There is a middle ground; there is also a higher path and a lower way. Frankly, people don’t learn much about teaching from coursework in education, no matter what topics are covered. It’s true that there are teaching skills that are important and that go beyond content knowledge, but those skills are only honed in classrooms with students and experienced mentors. As things are arranged now, new teachers are autonomous from day 1. I would rather see only perhaps three or four education courses in college, lots of content courses, new teachers hired as assistants and mentored by experienced faculty for their first three years or so. The nettle in that fabric is that we don’t pay teachers enough for very many of them to ever become experienced; the average time in the teaching profession remains three years.

Stored data >>

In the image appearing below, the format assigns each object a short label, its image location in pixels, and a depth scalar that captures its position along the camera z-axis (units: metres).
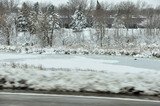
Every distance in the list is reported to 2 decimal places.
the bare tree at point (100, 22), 58.04
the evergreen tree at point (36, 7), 75.41
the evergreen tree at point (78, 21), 68.62
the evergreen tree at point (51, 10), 62.80
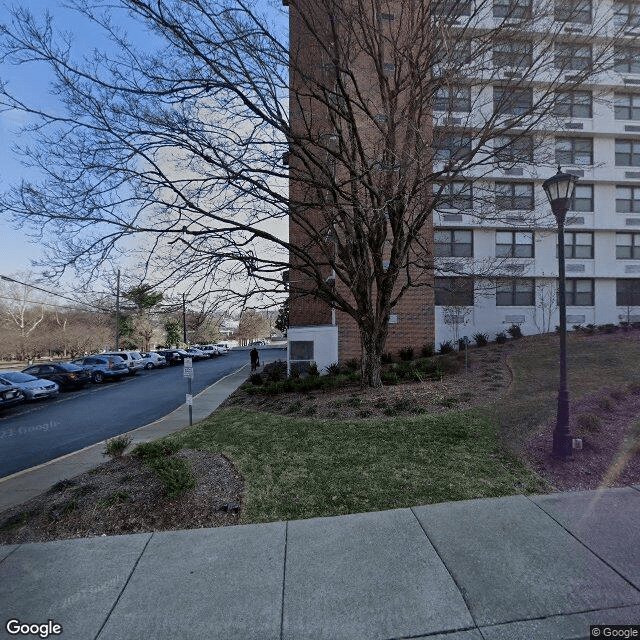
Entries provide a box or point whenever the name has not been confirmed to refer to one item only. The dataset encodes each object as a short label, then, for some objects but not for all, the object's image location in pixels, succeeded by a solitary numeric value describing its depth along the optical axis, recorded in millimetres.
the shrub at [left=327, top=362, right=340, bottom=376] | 14115
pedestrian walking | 21406
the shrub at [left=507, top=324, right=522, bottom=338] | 19703
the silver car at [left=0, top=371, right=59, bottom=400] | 14906
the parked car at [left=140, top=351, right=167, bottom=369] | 30769
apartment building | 18938
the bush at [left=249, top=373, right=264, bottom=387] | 14298
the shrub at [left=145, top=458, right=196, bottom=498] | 4293
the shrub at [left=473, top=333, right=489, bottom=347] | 18662
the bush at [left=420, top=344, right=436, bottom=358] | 17438
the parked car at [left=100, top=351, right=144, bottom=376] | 26223
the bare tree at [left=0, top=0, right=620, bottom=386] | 7195
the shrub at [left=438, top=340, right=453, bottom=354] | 17594
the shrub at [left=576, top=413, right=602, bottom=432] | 5824
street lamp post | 5172
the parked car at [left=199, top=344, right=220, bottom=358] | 45694
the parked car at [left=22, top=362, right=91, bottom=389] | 19406
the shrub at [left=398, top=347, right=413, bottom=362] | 16391
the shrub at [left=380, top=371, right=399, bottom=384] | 10352
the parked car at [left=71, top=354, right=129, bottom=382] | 22297
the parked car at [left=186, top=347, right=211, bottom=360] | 39781
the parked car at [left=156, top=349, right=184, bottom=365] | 35250
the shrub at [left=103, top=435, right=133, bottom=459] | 5527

Assignment A >> From the passage on teacher preparation, list each arrangement the writer says they would rather see in place of the current one.
Assignment B >> Proceed with the passage on teacher preparation, picking up after its final sentence.

Written answer A >>
- Only perhaps three or four education courses in college
- Lots of content courses
- New teachers hired as assistants
- New teachers mentored by experienced faculty for their first three years or so

Written answer B >>
By Mary

June 8, 2006 8:24 PM | Link to this

I think if I, or any other engineer, had the proper textbook in math or science we could just about teach any K-12 student to the lesson plans - baring some hard to spot learning disabilities, extremely bright students past our own abilities, or students who are both extremely bright and disabled. Problems are all the other mickey mouse associated with the school environment, heterogeneous grouping, class size, unenforced discipline, enforced bureacracy (not necessarily standardized tests, or NCLB). I think the text book and curriculum designs should allow students to proceed at their own pace and teachers and administrators should help facilitate learning that way. Apparently, there are some huge problems and philosophical disconnects with textbook quality, curriculum, pacing individual students to an age group and even how to teach math. Will it be Chicago math, Everyday math, Hong Kong math, etc? Mathematicians as a group have raised alarms about the way math is being taught. I was shocked the educational system could even muddy math instruction. But, then I am an engineer and seem to think math is math the way I learned it and applied it.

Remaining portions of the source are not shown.